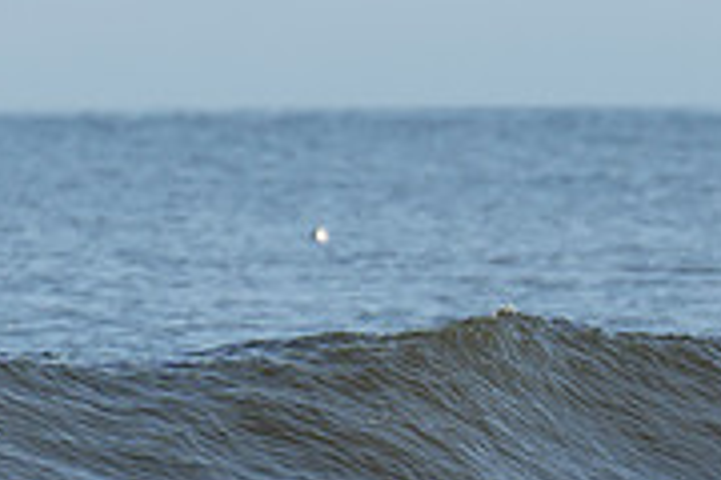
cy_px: 351
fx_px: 30340
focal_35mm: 1515
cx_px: -258
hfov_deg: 1.4
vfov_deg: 0.9
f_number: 4
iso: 160
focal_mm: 200
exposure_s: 1/1000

Your task:
Your answer must consist only of the lines from the one containing "cx_px: -258" through the last line of the data above, both included, exactly as written.

Answer to the exercise:
cx_px: -258
hfov_deg: 1.4
vfov_deg: 0.9
f_number: 4
iso: 160
focal_mm: 200
exposure_s: 1/1000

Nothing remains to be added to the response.